* _Material to process_:
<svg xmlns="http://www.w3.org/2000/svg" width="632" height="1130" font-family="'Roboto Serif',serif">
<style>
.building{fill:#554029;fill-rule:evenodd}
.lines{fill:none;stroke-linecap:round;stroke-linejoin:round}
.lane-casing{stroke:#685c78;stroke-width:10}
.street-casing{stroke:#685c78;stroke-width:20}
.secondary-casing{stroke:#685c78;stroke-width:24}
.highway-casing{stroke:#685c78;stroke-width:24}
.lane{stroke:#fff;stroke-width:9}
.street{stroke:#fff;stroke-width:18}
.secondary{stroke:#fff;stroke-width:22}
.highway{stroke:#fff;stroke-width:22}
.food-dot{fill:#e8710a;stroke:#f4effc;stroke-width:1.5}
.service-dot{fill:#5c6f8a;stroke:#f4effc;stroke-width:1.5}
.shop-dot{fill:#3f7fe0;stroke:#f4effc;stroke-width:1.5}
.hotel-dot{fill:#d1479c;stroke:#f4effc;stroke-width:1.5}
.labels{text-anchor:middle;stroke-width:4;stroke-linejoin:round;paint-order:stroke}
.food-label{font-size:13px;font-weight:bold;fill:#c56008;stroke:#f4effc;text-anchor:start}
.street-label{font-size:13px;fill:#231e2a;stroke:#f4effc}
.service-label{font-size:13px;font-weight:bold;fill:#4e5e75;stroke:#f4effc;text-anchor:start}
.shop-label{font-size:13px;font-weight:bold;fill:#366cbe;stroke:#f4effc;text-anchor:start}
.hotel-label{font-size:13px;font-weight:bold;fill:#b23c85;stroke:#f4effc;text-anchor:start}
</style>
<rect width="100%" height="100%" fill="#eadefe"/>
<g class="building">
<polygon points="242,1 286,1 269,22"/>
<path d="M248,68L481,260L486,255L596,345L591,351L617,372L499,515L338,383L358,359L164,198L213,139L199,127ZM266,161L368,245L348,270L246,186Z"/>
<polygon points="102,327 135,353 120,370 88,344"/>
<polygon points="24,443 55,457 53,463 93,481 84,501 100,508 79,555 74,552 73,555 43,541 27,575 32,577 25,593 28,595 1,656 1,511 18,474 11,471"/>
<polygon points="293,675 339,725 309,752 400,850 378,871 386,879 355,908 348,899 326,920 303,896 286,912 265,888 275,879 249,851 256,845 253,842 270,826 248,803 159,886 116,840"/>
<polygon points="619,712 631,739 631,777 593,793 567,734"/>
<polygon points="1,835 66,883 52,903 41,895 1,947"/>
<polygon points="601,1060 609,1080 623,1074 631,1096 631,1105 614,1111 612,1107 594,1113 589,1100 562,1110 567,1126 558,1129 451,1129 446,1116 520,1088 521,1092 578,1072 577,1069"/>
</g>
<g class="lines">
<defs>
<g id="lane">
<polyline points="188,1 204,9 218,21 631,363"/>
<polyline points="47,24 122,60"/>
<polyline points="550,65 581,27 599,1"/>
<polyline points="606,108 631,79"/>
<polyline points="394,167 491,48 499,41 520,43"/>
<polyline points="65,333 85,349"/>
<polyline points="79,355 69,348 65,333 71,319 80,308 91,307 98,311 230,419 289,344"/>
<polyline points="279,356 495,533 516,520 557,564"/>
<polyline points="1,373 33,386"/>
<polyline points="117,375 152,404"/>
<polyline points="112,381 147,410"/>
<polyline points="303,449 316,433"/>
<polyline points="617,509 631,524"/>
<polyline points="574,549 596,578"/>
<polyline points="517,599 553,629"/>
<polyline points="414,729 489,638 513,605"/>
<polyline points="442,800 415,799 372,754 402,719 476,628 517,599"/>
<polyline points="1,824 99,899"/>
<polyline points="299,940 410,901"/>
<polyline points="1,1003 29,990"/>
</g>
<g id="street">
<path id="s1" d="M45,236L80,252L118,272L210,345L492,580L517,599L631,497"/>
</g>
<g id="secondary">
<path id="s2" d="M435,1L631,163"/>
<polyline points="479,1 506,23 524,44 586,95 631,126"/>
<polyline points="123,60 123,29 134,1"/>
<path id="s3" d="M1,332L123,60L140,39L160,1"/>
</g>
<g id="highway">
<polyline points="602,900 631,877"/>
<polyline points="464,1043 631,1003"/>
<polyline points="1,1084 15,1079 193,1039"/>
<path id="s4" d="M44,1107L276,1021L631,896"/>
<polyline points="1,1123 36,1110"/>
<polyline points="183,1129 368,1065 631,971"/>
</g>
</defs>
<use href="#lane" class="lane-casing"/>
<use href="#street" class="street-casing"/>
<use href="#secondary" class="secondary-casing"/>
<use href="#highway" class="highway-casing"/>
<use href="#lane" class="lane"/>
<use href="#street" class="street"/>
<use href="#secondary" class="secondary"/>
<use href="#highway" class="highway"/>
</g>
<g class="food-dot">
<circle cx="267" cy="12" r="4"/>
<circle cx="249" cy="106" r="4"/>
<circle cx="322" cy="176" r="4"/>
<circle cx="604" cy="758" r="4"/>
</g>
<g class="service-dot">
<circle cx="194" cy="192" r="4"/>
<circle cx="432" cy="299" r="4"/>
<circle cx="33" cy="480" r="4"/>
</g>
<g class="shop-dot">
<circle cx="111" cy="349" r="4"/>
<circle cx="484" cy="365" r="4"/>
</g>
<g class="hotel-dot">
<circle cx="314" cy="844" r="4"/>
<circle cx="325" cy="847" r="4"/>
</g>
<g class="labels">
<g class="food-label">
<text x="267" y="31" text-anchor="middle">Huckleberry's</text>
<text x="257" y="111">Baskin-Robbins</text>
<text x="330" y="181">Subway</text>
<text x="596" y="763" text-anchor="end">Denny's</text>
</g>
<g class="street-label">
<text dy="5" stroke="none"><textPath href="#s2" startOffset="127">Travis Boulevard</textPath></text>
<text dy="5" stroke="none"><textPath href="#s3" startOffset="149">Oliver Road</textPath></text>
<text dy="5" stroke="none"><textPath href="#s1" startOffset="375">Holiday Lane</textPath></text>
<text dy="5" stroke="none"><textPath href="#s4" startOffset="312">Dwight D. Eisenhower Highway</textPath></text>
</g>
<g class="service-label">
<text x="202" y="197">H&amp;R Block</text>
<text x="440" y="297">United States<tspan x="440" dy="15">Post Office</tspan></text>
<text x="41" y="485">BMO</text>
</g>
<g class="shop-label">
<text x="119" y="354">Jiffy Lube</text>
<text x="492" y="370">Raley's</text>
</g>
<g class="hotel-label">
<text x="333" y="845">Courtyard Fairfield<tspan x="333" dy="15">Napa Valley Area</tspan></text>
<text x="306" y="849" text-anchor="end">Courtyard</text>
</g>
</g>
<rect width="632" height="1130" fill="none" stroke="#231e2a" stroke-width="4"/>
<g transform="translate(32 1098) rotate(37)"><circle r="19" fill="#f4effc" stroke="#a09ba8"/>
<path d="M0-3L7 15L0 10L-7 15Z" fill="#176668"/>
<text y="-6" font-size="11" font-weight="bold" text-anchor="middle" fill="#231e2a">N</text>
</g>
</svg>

* _How to complete this task_: The records above are to be returned exactly as they appear.

* _Output for this exercise_:
<svg xmlns="http://www.w3.org/2000/svg" width="632" height="1130" font-family="'Roboto Serif',serif">
<style>
.building{fill:#554029;fill-rule:evenodd}
.lines{fill:none;stroke-linecap:round;stroke-linejoin:round}
.lane-casing{stroke:#685c78;stroke-width:10}
.street-casing{stroke:#685c78;stroke-width:20}
.secondary-casing{stroke:#685c78;stroke-width:24}
.highway-casing{stroke:#685c78;stroke-width:24}
.lane{stroke:#fff;stroke-width:9}
.street{stroke:#fff;stroke-width:18}
.secondary{stroke:#fff;stroke-width:22}
.highway{stroke:#fff;stroke-width:22}
.food-dot{fill:#e8710a;stroke:#f4effc;stroke-width:1.5}
.service-dot{fill:#5c6f8a;stroke:#f4effc;stroke-width:1.5}
.shop-dot{fill:#3f7fe0;stroke:#f4effc;stroke-width:1.5}
.hotel-dot{fill:#d1479c;stroke:#f4effc;stroke-width:1.5}
.labels{text-anchor:middle;stroke-width:4;stroke-linejoin:round;paint-order:stroke}
.food-label{font-size:13px;font-weight:bold;fill:#c56008;stroke:#f4effc;text-anchor:start}
.street-label{font-size:13px;fill:#231e2a;stroke:#f4effc}
.service-label{font-size:13px;font-weight:bold;fill:#4e5e75;stroke:#f4effc;text-anchor:start}
.shop-label{font-size:13px;font-weight:bold;fill:#366cbe;stroke:#f4effc;text-anchor:start}
.hotel-label{font-size:13px;font-weight:bold;fill:#b23c85;stroke:#f4effc;text-anchor:start}
</style>
<rect width="100%" height="100%" fill="#eadefe"/>
<g class="building">
<polygon points="242,1 286,1 269,22"/>
<path d="M248,68L481,260L486,255L596,345L591,351L617,372L499,515L338,383L358,359L164,198L213,139L199,127ZM266,161L368,245L348,270L246,186Z"/>
<polygon points="102,327 135,353 120,370 88,344"/>
<polygon points="24,443 55,457 53,463 93,481 84,501 100,508 79,555 74,552 73,555 43,541 27,575 32,577 25,593 28,595 1,656 1,511 18,474 11,471"/>
<polygon points="293,675 339,725 309,752 400,850 378,871 386,879 355,908 348,899 326,920 303,896 286,912 265,888 275,879 249,851 256,845 253,842 270,826 248,803 159,886 116,840"/>
<polygon points="619,712 631,739 631,777 593,793 567,734"/>
<polygon points="1,835 66,883 52,903 41,895 1,947"/>
<polygon points="601,1060 609,1080 623,1074 631,1096 631,1105 614,1111 612,1107 594,1113 589,1100 562,1110 567,1126 558,1129 451,1129 446,1116 520,1088 521,1092 578,1072 577,1069"/>
</g>
<g class="lines">
<defs>
<g id="lane">
<polyline points="188,1 204,9 218,21 631,363"/>
<polyline points="47,24 122,60"/>
<polyline points="550,65 581,27 599,1"/>
<polyline points="606,108 631,79"/>
<polyline points="394,167 491,48 499,41 520,43"/>
<polyline points="65,333 85,349"/>
<polyline points="79,355 69,348 65,333 71,319 80,308 91,307 98,311 230,419 289,344"/>
<polyline points="279,356 495,533 516,520 557,564"/>
<polyline points="1,373 33,386"/>
<polyline points="117,375 152,404"/>
<polyline points="112,381 147,410"/>
<polyline points="303,449 316,433"/>
<polyline points="617,509 631,524"/>
<polyline points="574,549 596,578"/>
<polyline points="517,599 553,629"/>
<polyline points="414,729 489,638 513,605"/>
<polyline points="442,800 415,799 372,754 402,719 476,628 517,599"/>
<polyline points="1,824 99,899"/>
<polyline points="299,940 410,901"/>
<polyline points="1,1003 29,990"/>
</g>
<g id="street">
<path id="s1" d="M45,236L80,252L118,272L210,345L492,580L517,599L631,497"/>
</g>
<g id="secondary">
<path id="s2" d="M435,1L631,163"/>
<polyline points="479,1 506,23 524,44 586,95 631,126"/>
<polyline points="123,60 123,29 134,1"/>
<path id="s3" d="M1,332L123,60L140,39L160,1"/>
</g>
<g id="highway">
<polyline points="602,900 631,877"/>
<polyline points="464,1043 631,1003"/>
<polyline points="1,1084 15,1079 193,1039"/>
<path id="s4" d="M44,1107L276,1021L631,896"/>
<polyline points="1,1123 36,1110"/>
<polyline points="183,1129 368,1065 631,971"/>
</g>
</defs>
<use href="#lane" class="lane-casing"/>
<use href="#street" class="street-casing"/>
<use href="#secondary" class="secondary-casing"/>
<use href="#highway" class="highway-casing"/>
<use href="#lane" class="lane"/>
<use href="#street" class="street"/>
<use href="#secondary" class="secondary"/>
<use href="#highway" class="highway"/>
</g>
<g class="food-dot">
<circle cx="267" cy="12" r="4"/>
<circle cx="249" cy="106" r="4"/>
<circle cx="322" cy="176" r="4"/>
<circle cx="604" cy="758" r="4"/>
</g>
<g class="service-dot">
<circle cx="194" cy="192" r="4"/>
<circle cx="432" cy="299" r="4"/>
<circle cx="33" cy="480" r="4"/>
</g>
<g class="shop-dot">
<circle cx="111" cy="349" r="4"/>
<circle cx="484" cy="365" r="4"/>
</g>
<g class="hotel-dot">
<circle cx="314" cy="844" r="4"/>
<circle cx="325" cy="847" r="4"/>
</g>
<g class="labels">
<g class="food-label">
<text x="267" y="31" text-anchor="middle">Huckleberry's</text>
<text x="257" y="111">Baskin-Robbins</text>
<text x="330" y="181">Subway</text>
<text x="596" y="763" text-anchor="end">Denny's</text>
</g>
<g class="street-label">
<text dy="5" stroke="none"><textPath href="#s2" startOffset="127">Travis Boulevard</textPath></text>
<text dy="5" stroke="none"><textPath href="#s3" startOffset="149">Oliver Road</textPath></text>
<text dy="5" stroke="none"><textPath href="#s1" startOffset="375">Holiday Lane</textPath></text>
<text dy="5" stroke="none"><textPath href="#s4" startOffset="312">Dwight D. Eisenhower Highway</textPath></text>
</g>
<g class="service-label">
<text x="202" y="197">H&amp;R Block</text>
<text x="440" y="297">United States<tspan x="440" dy="15">Post Office</tspan></text>
<text x="41" y="485">BMO</text>
</g>
<g class="shop-label">
<text x="119" y="354">Jiffy Lube</text>
<text x="492" y="370">Raley's</text>
</g>
<g class="hotel-label">
<text x="333" y="845">Courtyard Fairfield<tspan x="333" dy="15">Napa Valley Area</tspan></text>
<text x="306" y="849" text-anchor="end">Courtyard</text>
</g>
</g>
<rect width="632" height="1130" fill="none" stroke="#231e2a" stroke-width="4"/>
<g transform="translate(32 1098) rotate(37)"><circle r="19" fill="#f4effc" stroke="#a09ba8"/>
<path d="M0-3L7 15L0 10L-7 15Z" fill="#176668"/>
<text y="-6" font-size="11" font-weight="bold" text-anchor="middle" fill="#231e2a">N</text>
</g>
</svg>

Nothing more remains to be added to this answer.